● **CONSIGNE A**:
D'après le récit de voyage, à quelle heure l'arrivée à Bulgan est-elle prévue ?

Si tout se passe comme prévu, nous serons demain en Chine. Il est 19h30 et nous nous trouvons dans un mini-bus qui doit nous emmener en 12h à Bulgan, un village mongol à la frontière chinoise. Arrivée prévue à 2h du matin. Musique mongole en stéréo. Conducteur et passagers chantent de plus en plus fort à mesure que la nuit s’installe. Le petit garçon derrière moi vient de vomir par la fenêtre. Ça arrive vraiment très souvent… Les mongoles montent à cheval avant de savoir marcher, mais ils ont l’estomac fragile en voiture !

Nous en avons fait des kilomètres cette semaine. Notre trajet en bus en direction de l’ouest à Oulangom s’est parfaitement bien passé et la route cabossée s’est transformée à un moment donnée en une route lisse et goudronnée. Les sols mongols regorgent de charbon, or et autres minerais. Les routes se construisent là où il y a des richesses à exploiter. Passage le long de cet immense lac de Kiargass au milieu d’un environnement presque désertique.

● **Données de raisonnement sur la géométrie des scènes**:
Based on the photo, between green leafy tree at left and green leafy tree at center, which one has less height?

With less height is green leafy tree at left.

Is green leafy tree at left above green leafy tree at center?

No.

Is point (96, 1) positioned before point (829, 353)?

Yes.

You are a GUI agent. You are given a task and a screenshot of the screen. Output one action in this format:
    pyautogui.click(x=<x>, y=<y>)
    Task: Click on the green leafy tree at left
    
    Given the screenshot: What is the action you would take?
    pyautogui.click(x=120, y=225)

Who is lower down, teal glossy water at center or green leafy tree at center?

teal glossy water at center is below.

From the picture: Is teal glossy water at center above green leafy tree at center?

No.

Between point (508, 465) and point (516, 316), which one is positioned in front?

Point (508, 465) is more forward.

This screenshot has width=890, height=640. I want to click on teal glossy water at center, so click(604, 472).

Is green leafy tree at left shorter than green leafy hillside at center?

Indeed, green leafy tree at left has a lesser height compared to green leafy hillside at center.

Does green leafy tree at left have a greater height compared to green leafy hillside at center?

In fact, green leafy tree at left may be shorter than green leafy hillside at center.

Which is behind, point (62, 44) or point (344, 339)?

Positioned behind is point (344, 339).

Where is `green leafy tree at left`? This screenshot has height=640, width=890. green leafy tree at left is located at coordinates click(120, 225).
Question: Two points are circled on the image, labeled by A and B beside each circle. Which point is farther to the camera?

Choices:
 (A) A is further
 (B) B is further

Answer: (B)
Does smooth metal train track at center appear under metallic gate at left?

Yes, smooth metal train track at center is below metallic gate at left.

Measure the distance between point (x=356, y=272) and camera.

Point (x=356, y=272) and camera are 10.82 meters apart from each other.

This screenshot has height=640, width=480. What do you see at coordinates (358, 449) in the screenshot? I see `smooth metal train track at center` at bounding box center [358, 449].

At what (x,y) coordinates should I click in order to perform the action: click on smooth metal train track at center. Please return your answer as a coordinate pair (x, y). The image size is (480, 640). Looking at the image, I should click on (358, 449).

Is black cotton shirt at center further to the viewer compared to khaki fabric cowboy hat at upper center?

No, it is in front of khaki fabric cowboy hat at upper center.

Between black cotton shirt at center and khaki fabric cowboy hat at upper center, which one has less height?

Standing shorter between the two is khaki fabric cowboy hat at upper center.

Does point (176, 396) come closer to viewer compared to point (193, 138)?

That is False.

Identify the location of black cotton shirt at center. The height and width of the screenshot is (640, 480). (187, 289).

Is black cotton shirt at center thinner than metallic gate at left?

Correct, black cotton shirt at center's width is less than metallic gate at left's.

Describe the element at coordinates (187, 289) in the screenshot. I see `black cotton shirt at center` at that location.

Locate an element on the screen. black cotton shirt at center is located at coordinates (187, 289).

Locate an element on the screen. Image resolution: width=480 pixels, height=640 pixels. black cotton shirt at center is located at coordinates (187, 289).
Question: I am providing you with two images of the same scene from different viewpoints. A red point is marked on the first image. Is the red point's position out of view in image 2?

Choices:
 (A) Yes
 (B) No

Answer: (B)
---
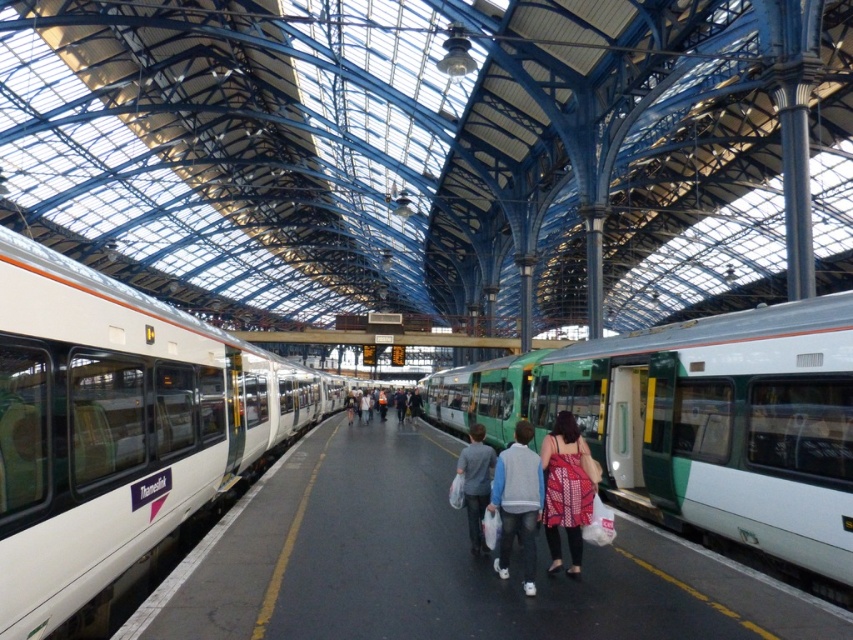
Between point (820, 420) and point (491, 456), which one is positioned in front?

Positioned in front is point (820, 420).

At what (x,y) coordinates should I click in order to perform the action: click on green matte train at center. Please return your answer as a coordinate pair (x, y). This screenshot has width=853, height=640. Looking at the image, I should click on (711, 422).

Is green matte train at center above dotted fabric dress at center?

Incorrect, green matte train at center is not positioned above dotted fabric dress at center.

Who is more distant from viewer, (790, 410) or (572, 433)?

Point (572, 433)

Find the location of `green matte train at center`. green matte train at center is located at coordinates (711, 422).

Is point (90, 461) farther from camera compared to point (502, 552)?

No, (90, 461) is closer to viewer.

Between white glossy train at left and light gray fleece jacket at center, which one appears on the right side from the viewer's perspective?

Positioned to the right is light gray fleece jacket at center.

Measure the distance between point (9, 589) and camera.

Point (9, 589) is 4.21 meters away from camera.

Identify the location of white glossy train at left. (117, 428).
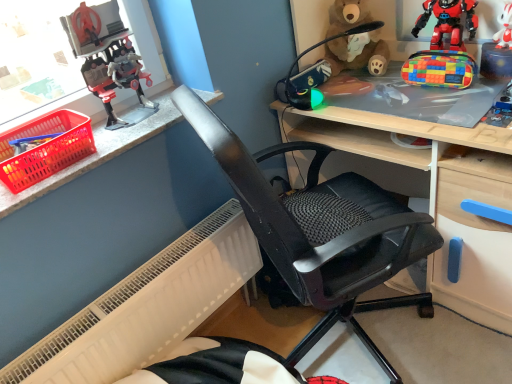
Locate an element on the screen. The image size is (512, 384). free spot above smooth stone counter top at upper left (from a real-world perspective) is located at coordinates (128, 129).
==
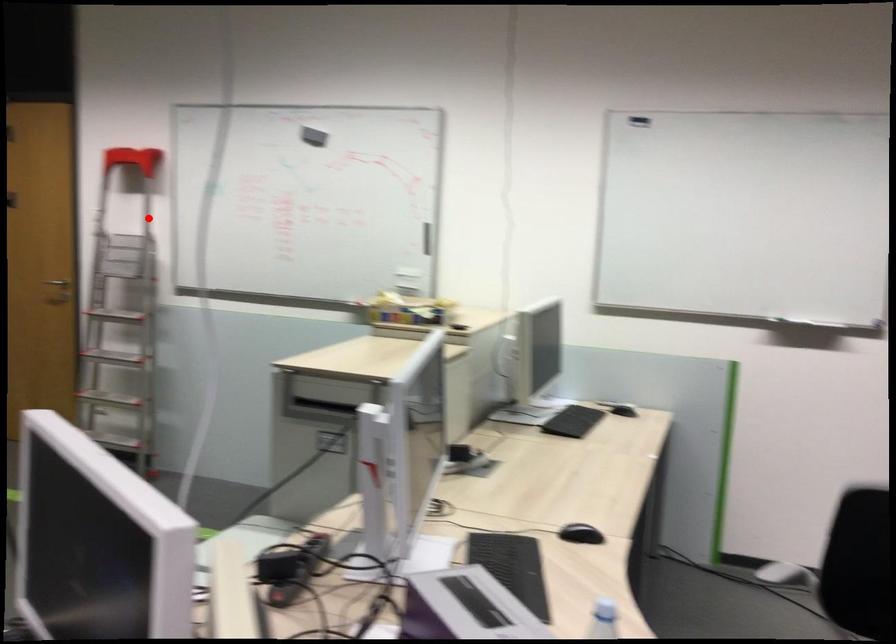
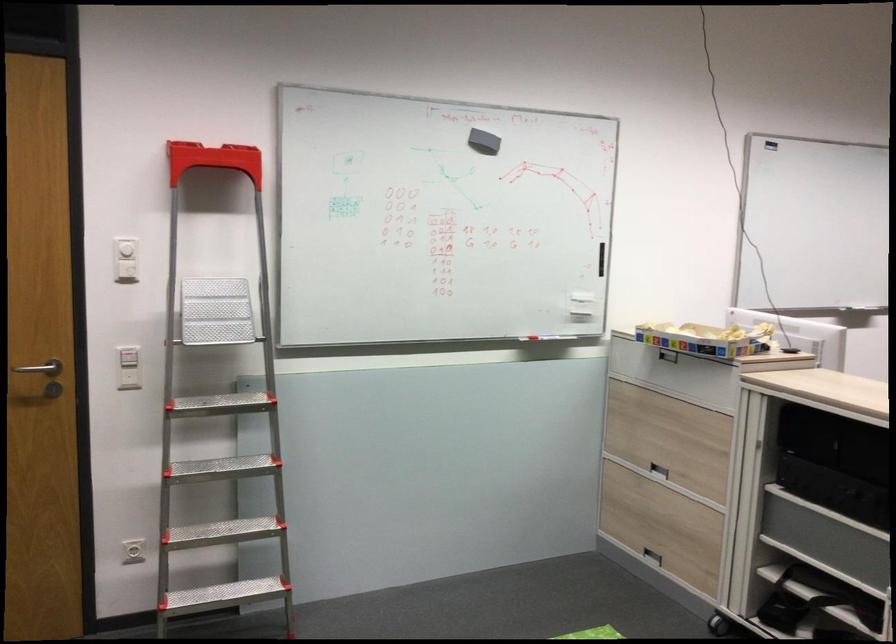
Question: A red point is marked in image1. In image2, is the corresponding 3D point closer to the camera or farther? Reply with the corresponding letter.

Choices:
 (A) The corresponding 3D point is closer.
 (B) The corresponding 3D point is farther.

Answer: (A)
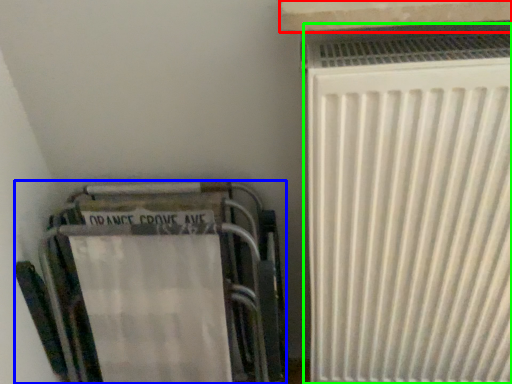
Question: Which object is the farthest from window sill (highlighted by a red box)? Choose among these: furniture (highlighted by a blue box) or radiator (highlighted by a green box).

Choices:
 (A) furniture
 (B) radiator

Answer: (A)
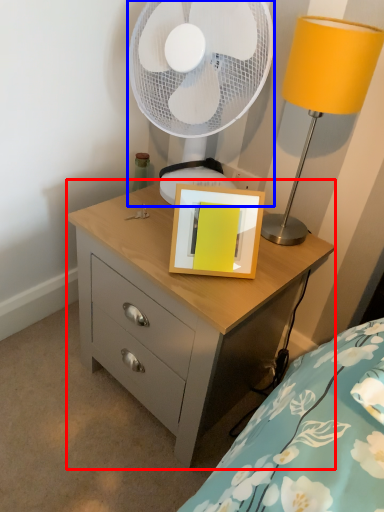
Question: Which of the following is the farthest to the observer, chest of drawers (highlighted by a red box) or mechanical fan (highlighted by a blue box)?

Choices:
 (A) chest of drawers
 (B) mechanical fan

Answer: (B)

● **CONSIGNE B**:
Recopiez mot pour mot, s'il vous plaît, les lignes de données depuis la ligne qui contient « Based on the » jusqu'à celle qui contient « Point (x=356, y=272) and camera are », incluse.

● **CORRIGÉ DÉTAILLÉ A**:
À 2h du matin.

● **CORRIGÉ DÉTAILLÉ B**:
Based on the photo, between green leafy tree at left and green leafy tree at center, which one has less height?

With less height is green leafy tree at left.

Is green leafy tree at left above green leafy tree at center?

No.

Is point (96, 1) positioned before point (829, 353)?

Yes.

You are a GUI agent. You are given a task and a screenshot of the screen. Output one action in this format:
    pyautogui.click(x=<x>, y=<y>)
    Task: Click on the green leafy tree at left
    
    Given the screenshot: What is the action you would take?
    pyautogui.click(x=120, y=225)

Who is lower down, teal glossy water at center or green leafy tree at center?

teal glossy water at center is below.

From the picture: Is teal glossy water at center above green leafy tree at center?

No.

Between point (508, 465) and point (516, 316), which one is positioned in front?

Point (508, 465) is more forward.

This screenshot has width=890, height=640. I want to click on teal glossy water at center, so click(604, 472).

Is green leafy tree at left shorter than green leafy hillside at center?

Indeed, green leafy tree at left has a lesser height compared to green leafy hillside at center.

Does green leafy tree at left have a greater height compared to green leafy hillside at center?

In fact, green leafy tree at left may be shorter than green leafy hillside at center.

Which is behind, point (62, 44) or point (344, 339)?

Positioned behind is point (344, 339).

Where is `green leafy tree at left`? This screenshot has height=640, width=890. green leafy tree at left is located at coordinates click(120, 225).
Question: Two points are circled on the image, labeled by A and B beside each circle. Which point is farther to the camera?

Choices:
 (A) A is further
 (B) B is further

Answer: (B)
Does smooth metal train track at center appear under metallic gate at left?

Yes, smooth metal train track at center is below metallic gate at left.

Measure the distance between point (x=356, y=272) and camera.

Point (x=356, y=272) and camera are 10.82 meters apart from each other.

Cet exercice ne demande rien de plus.